Information shown Block Start

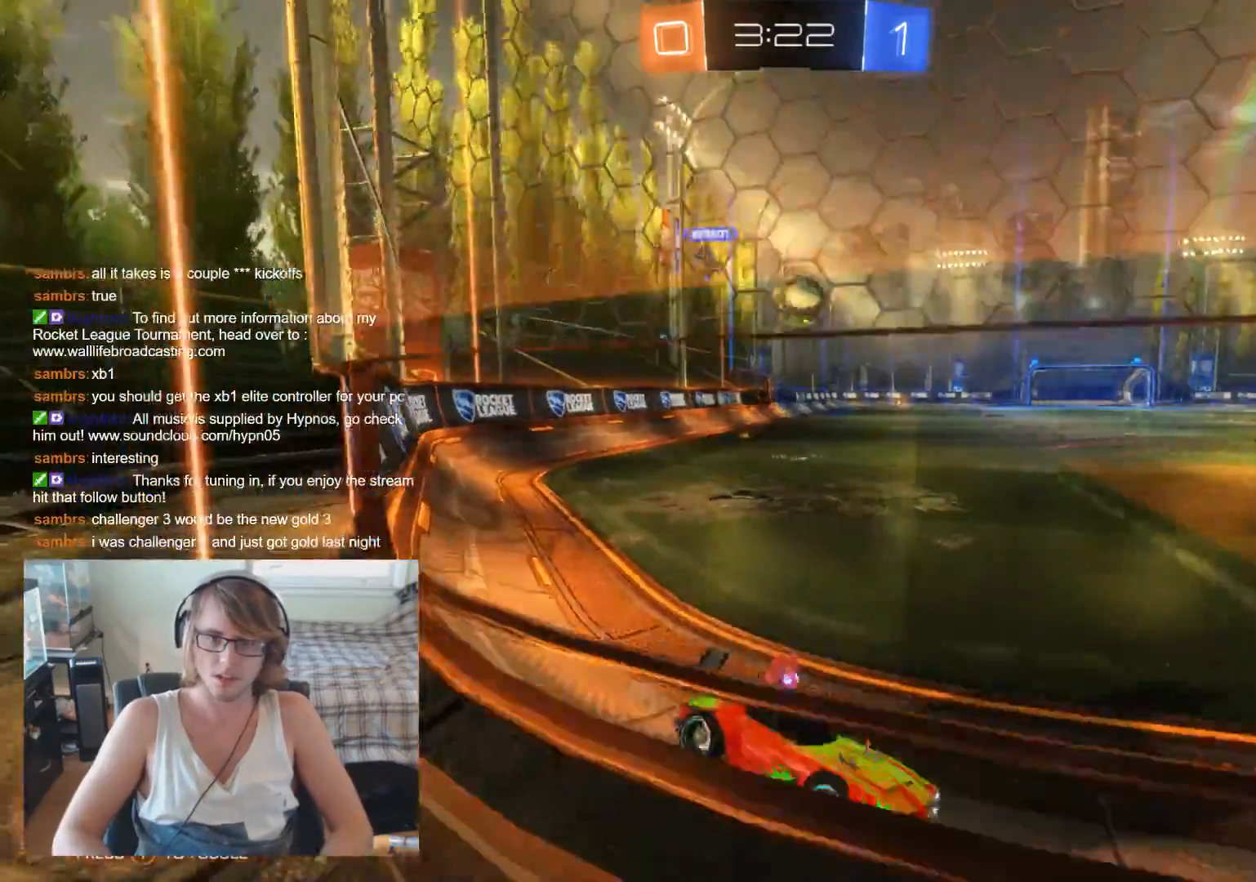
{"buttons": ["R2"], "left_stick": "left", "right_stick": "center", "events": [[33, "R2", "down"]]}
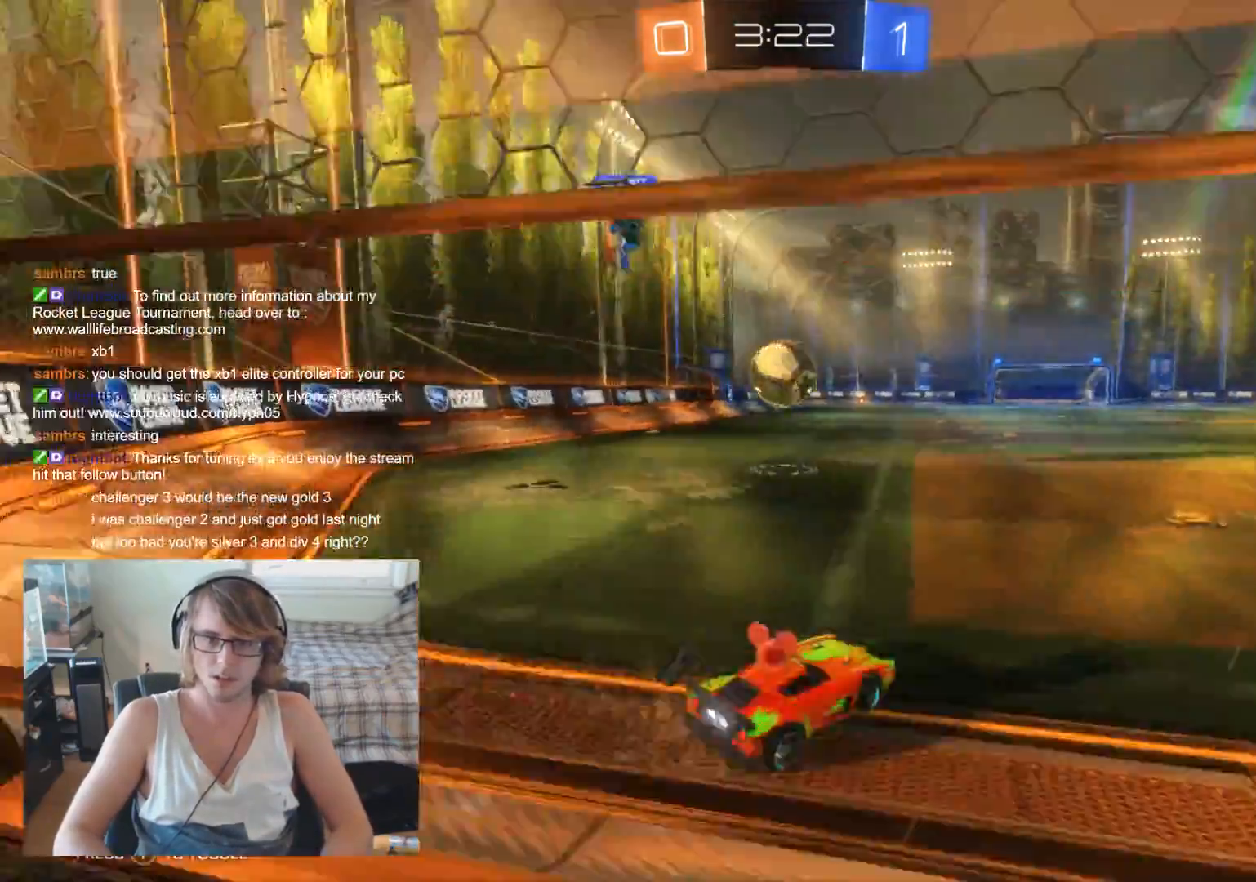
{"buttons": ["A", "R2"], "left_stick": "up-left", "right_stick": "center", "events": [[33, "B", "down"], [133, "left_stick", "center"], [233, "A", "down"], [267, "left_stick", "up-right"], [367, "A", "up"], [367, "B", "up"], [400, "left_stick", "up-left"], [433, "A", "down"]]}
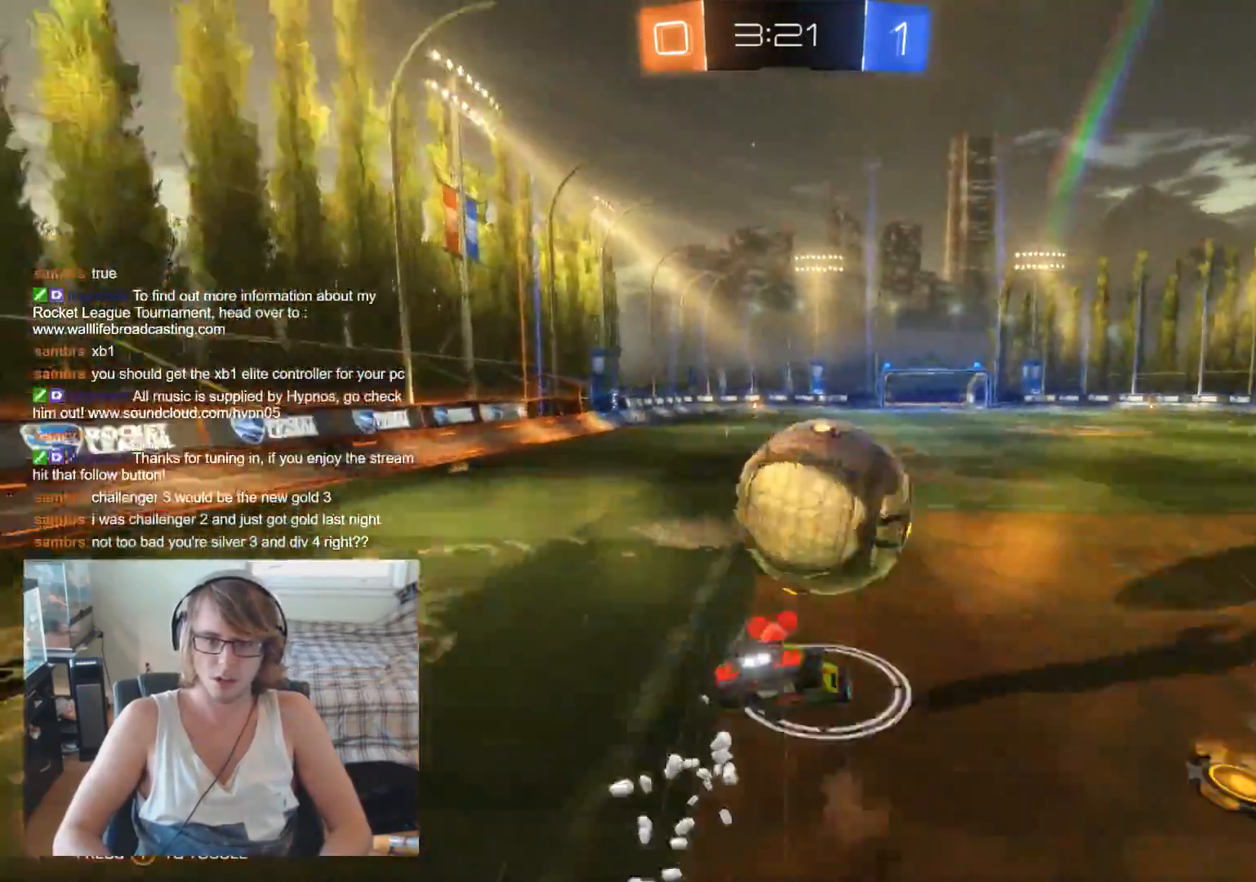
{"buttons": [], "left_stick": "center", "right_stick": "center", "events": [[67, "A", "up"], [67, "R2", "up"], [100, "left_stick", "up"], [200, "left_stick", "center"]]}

Information shown Block End

Task to complete
Every line of the listing that includes the word "down" belongs in the answer.

Answer to this problem
{"buttons": ["R2"], "left_stick": "left", "right_stick": "center", "events": [[33, "R2", "down"]]}
{"buttons": ["A", "R2"], "left_stick": "up-left", "right_stick": "center", "events": [[33, "B", "down"], [133, "left_stick", "center"], [233, "A", "down"], [267, "left_stick", "up-right"], [367, "A", "up"], [367, "B", "up"], [400, "left_stick", "up-left"], [433, "A", "down"]]}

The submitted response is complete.